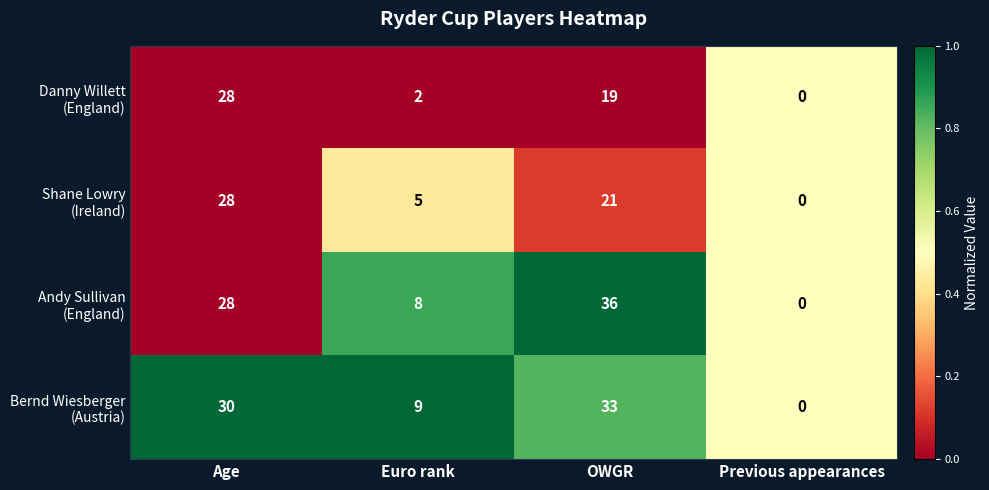

At which category is the sum across all series the highest?

Age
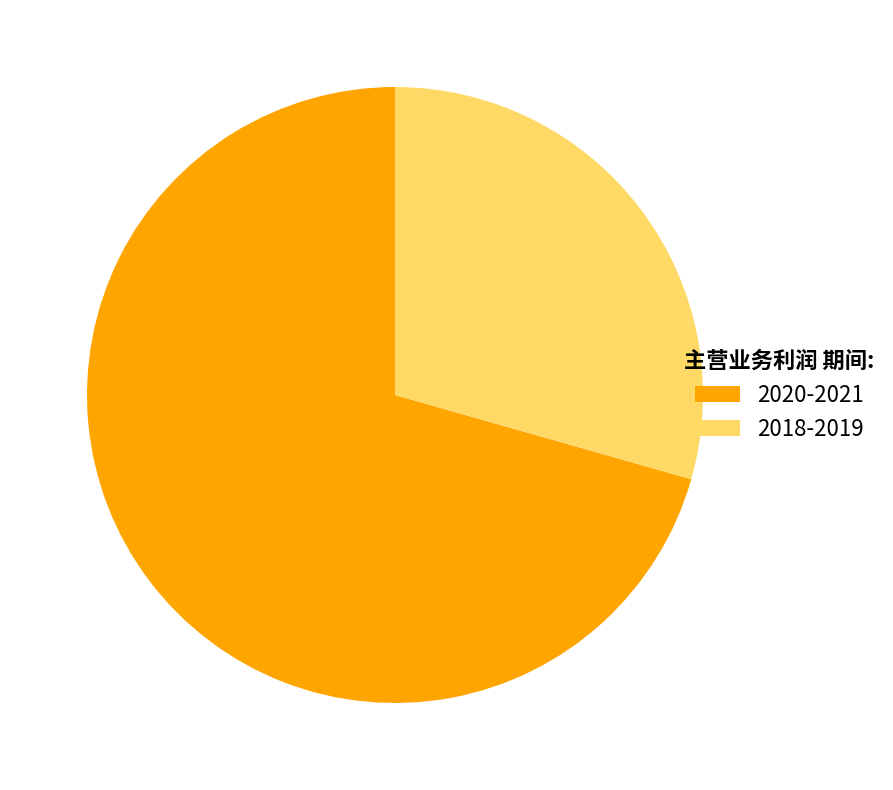

Rank the categories by value from lowest to highest.

2018-2019, 2020-2021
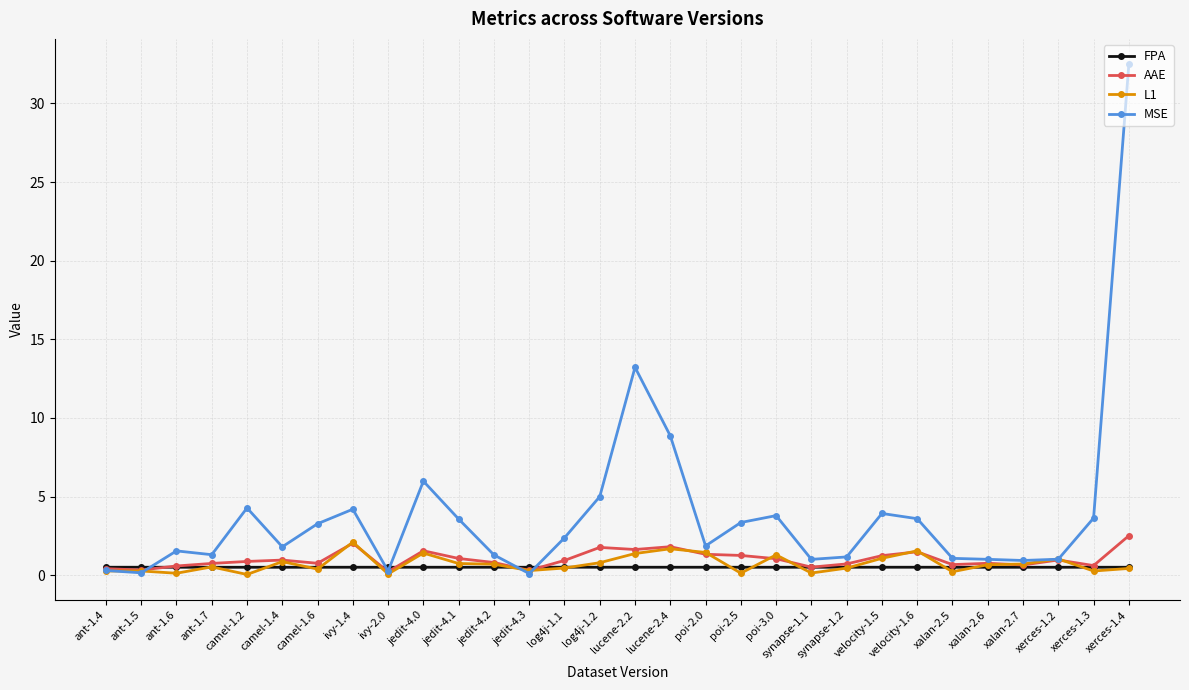

What is the label of the 28th point from the left?

xerces-1.2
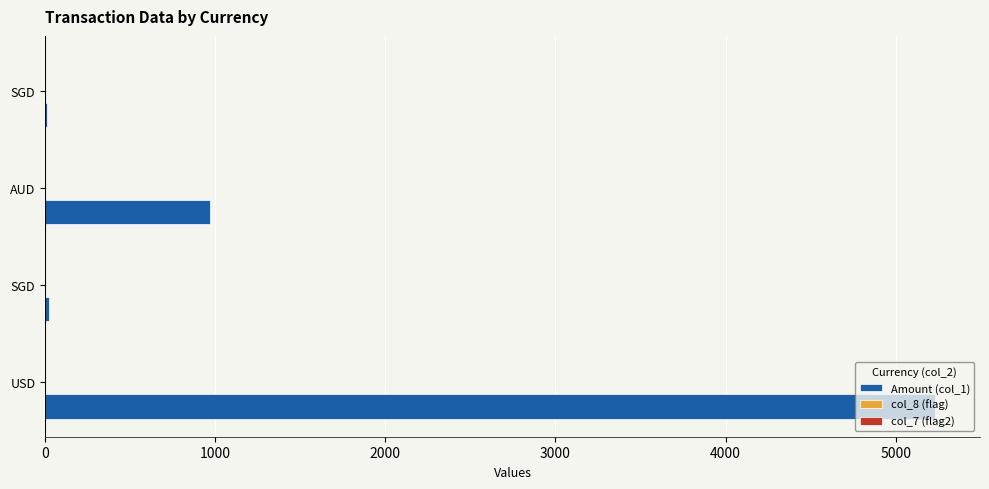

Which series has the largest range (max minus min)?

Amount (col_1)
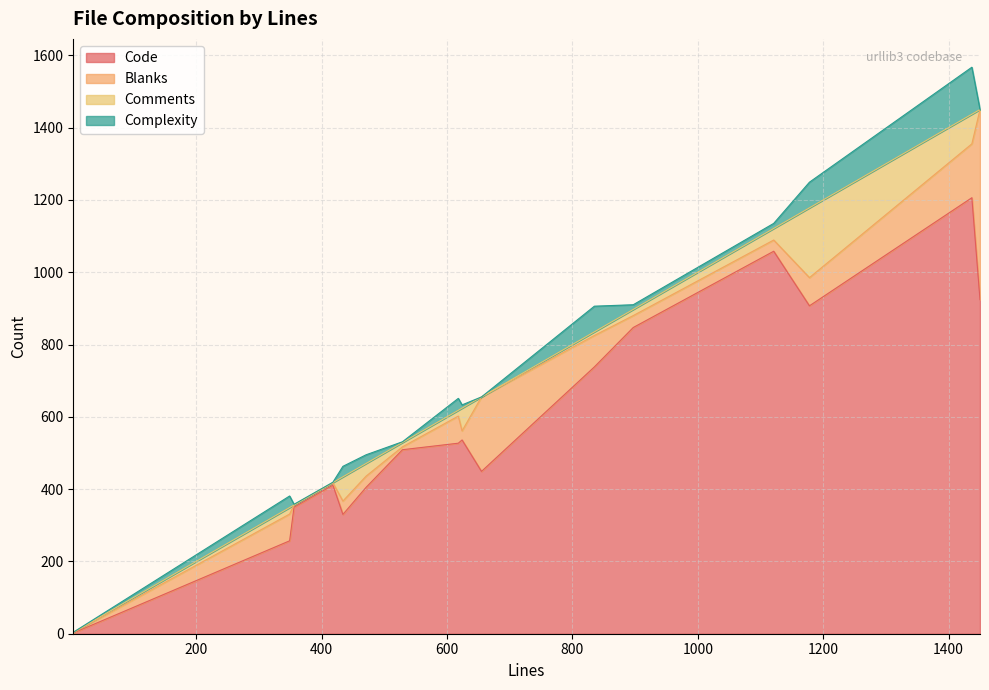

What is the highest value of the Code series?

1206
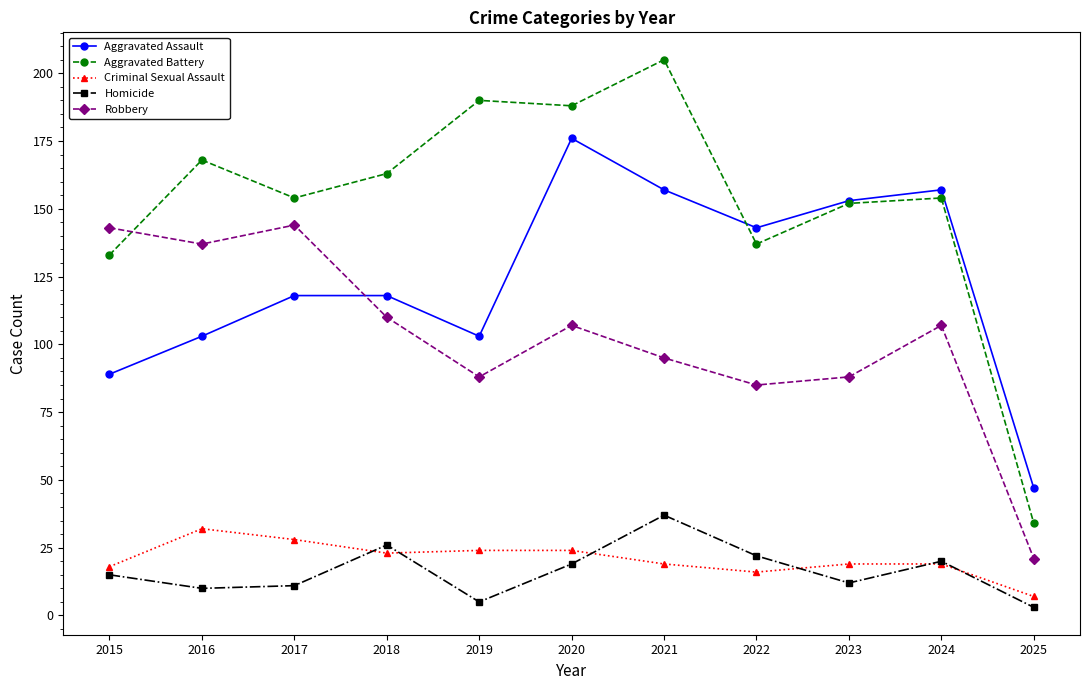

Reading left to right, transcribe all the data shown in this chart.

Aggravated Assault: 89	103	118	118	103	176	157	143	153	157	47
Aggravated Battery: 133	168	154	163	190	188	205	137	152	154	34
Criminal Sexual Assault: 18	32	28	23	24	24	19	16	19	19	7
Homicide: 15	10	11	26	5	19	37	22	12	20	3
Robbery: 143	137	144	110	88	107	95	85	88	107	21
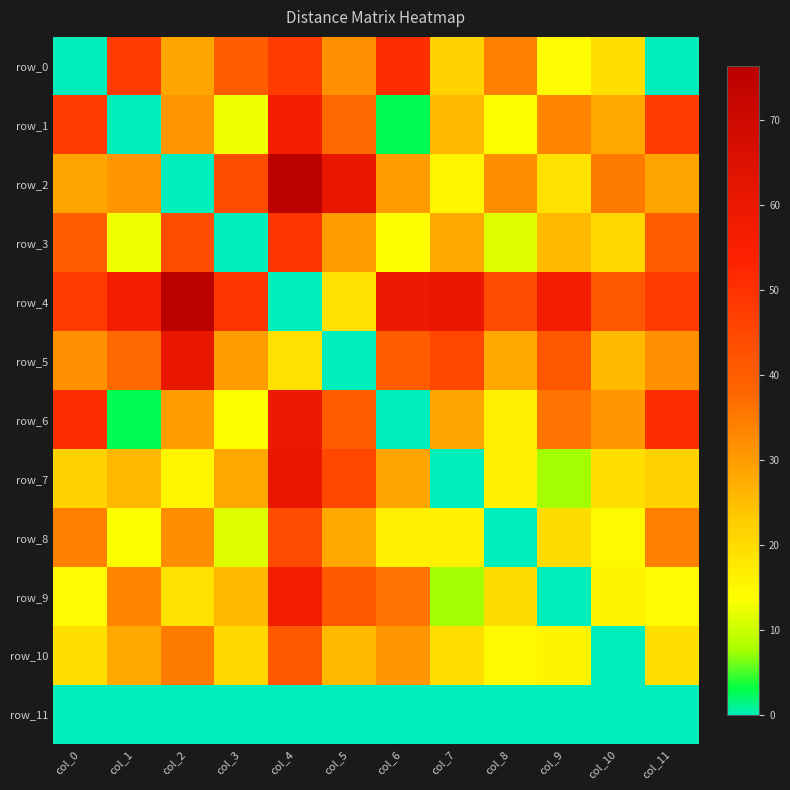

Reading right to left, what are all the values shown in this chart?

row_0: col_11=0.0	col_10=19.5	col_9=14.4	col_8=34.2	col_7=21.9	col_6=50.6	col_5=31.9	col_4=47.7	col_3=40.1	col_2=28.7	col_1=47.8	col_0=0.0
row_1: col_11=47.8	col_10=28.3	col_9=33.4	col_8=13.6	col_7=25.9	col_6=2.8	col_5=37.6	col_4=56.7	col_3=12.7	col_2=30.9	col_1=0.0	col_0=47.8
row_2: col_11=28.7	col_10=35.0	col_9=19.1	col_8=32.3	col_7=15.6	col_6=29.9	col_5=60.6	col_4=76.4	col_3=43.6	col_2=0.0	col_1=30.9	col_0=28.7
row_3: col_11=40.1	col_10=20.6	col_9=25.7	col_8=11.4	col_7=28.1	col_6=13.8	col_5=29.9	col_4=49.0	col_3=0.0	col_2=43.6	col_1=12.7	col_0=40.1
row_4: col_11=47.7	col_10=41.4	col_9=57.2	col_8=44.1	col_7=60.8	col_6=59.5	col_5=19.1	col_4=0.0	col_3=49.0	col_2=76.4	col_1=56.7	col_0=47.7
row_5: col_11=31.9	col_10=25.6	col_9=41.4	col_8=28.3	col_7=45.0	col_6=40.3	col_5=0.0	col_4=19.1	col_3=29.9	col_2=60.6	col_1=37.6	col_0=31.9
row_6: col_11=50.6	col_10=31.1	col_9=36.2	col_8=16.3	col_7=28.7	col_6=0.0	col_5=40.3	col_4=59.5	col_3=13.8	col_2=29.9	col_1=2.8	col_0=50.6
row_7: col_11=21.9	col_10=19.4	col_9=7.5	col_8=16.7	col_7=0.0	col_6=28.7	col_5=45.0	col_4=60.8	col_3=28.1	col_2=15.6	col_1=25.9	col_0=21.9
row_8: col_11=34.2	col_10=14.7	col_9=19.8	col_8=0.0	col_7=16.7	col_6=16.3	col_5=28.3	col_4=44.1	col_3=11.4	col_2=32.3	col_1=13.6	col_0=34.2
row_9: col_11=14.4	col_10=15.9	col_9=0.0	col_8=19.8	col_7=7.5	col_6=36.2	col_5=41.4	col_4=57.2	col_3=25.7	col_2=19.1	col_1=33.4	col_0=14.4
row_10: col_11=19.5	col_10=0.0	col_9=15.9	col_8=14.7	col_7=19.4	col_6=31.1	col_5=25.6	col_4=41.4	col_3=20.6	col_2=35.0	col_1=28.3	col_0=19.5
row_11: col_11=0.0	col_10=0.0	col_9=0.0	col_8=0.0	col_7=0.0	col_6=0.0	col_5=0.0	col_4=0.0	col_3=0.0	col_2=0.0	col_1=0.0	col_0=0.0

* WORK TASK
Format the listing above as a JSON list of strings, one string per line, with blank lines left out and the picture markers omitted.

* SOLUTION TO THIS TASK
[
  "At which category is the sum across all series the highest?",
  "Age",
  "Rank the categories by value from lowest to highest.",
  "2018-2019, 2020-2021",
  "What is the label of the 28th point from the left?",
  "xerces-1.2",
  "Which series has the largest range (max minus min)?",
  "Amount (col_1)",
  "What is the highest value of the Code series?",
  "1206",
  "Reading left to right, transcribe all the data shown in this chart.",
  "Aggravated Assault: 89\t103\t118\t118\t103\t176\t157\t143\t153\t157\t47",
  "Aggravated Battery: 133\t168\t154\t163\t190\t188\t205\t137\t152\t154\t34",
  "Criminal Sexual Assault: 18\t32\t28\t23\t24\t24\t19\t16\t19\t19\t7",
  "Homicide: 15\t10\t11\t26\t5\t19\t37\t22\t12\t20\t3",
  "Robbery: 143\t137\t144\t110\t88\t107\t95\t85\t88\t107\t21",
  "Reading right to left, what are all the values shown in this chart?",
  "row_0: col_11=0.0\tcol_10=19.5\tcol_9=14.4\tcol_8=34.2\tcol_7=21.9\tcol_6=50.6\tcol_5=31.9\tcol_4=47.7\tcol_3=40.1\tcol_2=28.7\tcol_1=47.8\tcol_0=0.0",
  "row_1: col_11=47.8\tcol_10=28.3\tcol_9=33.4\tcol_8=13.6\tcol_7=25.9\tcol_6=2.8\tcol_5=37.6\tcol_4=56.7\tcol_3=12.7\tcol_2=30.9\tcol_1=0.0\tcol_0=47.8",
  "row_2: col_11=28.7\tcol_10=35.0\tcol_9=19.1\tcol_8=32.3\tcol_7=15.6\tcol_6=29.9\tcol_5=60.6\tcol_4=76.4\tcol_3=43.6\tcol_2=0.0\tcol_1=30.9\tcol_0=28.7",
  "row_3: col_11=40.1\tcol_10=20.6\tcol_9=25.7\tcol_8=11.4\tcol_7=28.1\tcol_6=13.8\tcol_5=29.9\tcol_4=49.0\tcol_3=0.0\tcol_2=43.6\tcol_1=12.7\tcol_0=40.1",
  "row_4: col_11=47.7\tcol_10=41.4\tcol_9=57.2\tcol_8=44.1\tcol_7=60.8\tcol_6=59.5\tcol_5=19.1\tcol_4=0.0\tcol_3=49.0\tcol_2=76.4\tcol_1=56.7\tcol_0=47.7",
  "row_5: col_11=31.9\tcol_10=25.6\tcol_9=41.4\tcol_8=28.3\tcol_7=45.0\tcol_6=40.3\tcol_5=0.0\tcol_4=19.1\tcol_3=29.9\tcol_2=60.6\tcol_1=37.6\tcol_0=31.9",
  "row_6: col_11=50.6\tcol_10=31.1\tcol_9=36.2\tcol_8=16.3\tcol_7=28.7\tcol_6=0.0\tcol_5=40.3\tcol_4=59.5\tcol_3=13.8\tcol_2=29.9\tcol_1=2.8\tcol_0=50.6",
  "row_7: col_11=21.9\tcol_10=19.4\tcol_9=7.5\tcol_8=16.7\tcol_7=0.0\tcol_6=28.7\tcol_5=45.0\tcol_4=60.8\tcol_3=28.1\tcol_2=15.6\tcol_1=25.9\tcol_0=21.9",
  "row_8: col_11=34.2\tcol_10=14.7\tcol_9=19.8\tcol_8=0.0\tcol_7=16.7\tcol_6=16.3\tcol_5=28.3\tcol_4=44.1\tcol_3=11.4\tcol_2=32.3\tcol_1=13.6\tcol_0=34.2",
  "row_9: col_11=14.4\tcol_10=15.9\tcol_9=0.0\tcol_8=19.8\tcol_7=7.5\tcol_6=36.2\tcol_5=41.4\tcol_4=57.2\tcol_3=25.7\tcol_2=19.1\tcol_1=33.4\tcol_0=14.4",
  "row_10: col_11=19.5\tcol_10=0.0\tcol_9=15.9\tcol_8=14.7\tcol_7=19.4\tcol_6=31.1\tcol_5=25.6\tcol_4=41.4\tcol_3=20.6\tcol_2=35.0\tcol_1=28.3\tcol_0=19.5",
  "row_11: col_11=0.0\tcol_10=0.0\tcol_9=0.0\tcol_8=0.0\tcol_7=0.0\tcol_6=0.0\tcol_5=0.0\tcol_4=0.0\tcol_3=0.0\tcol_2=0.0\tcol_1=0.0\tcol_0=0.0"
]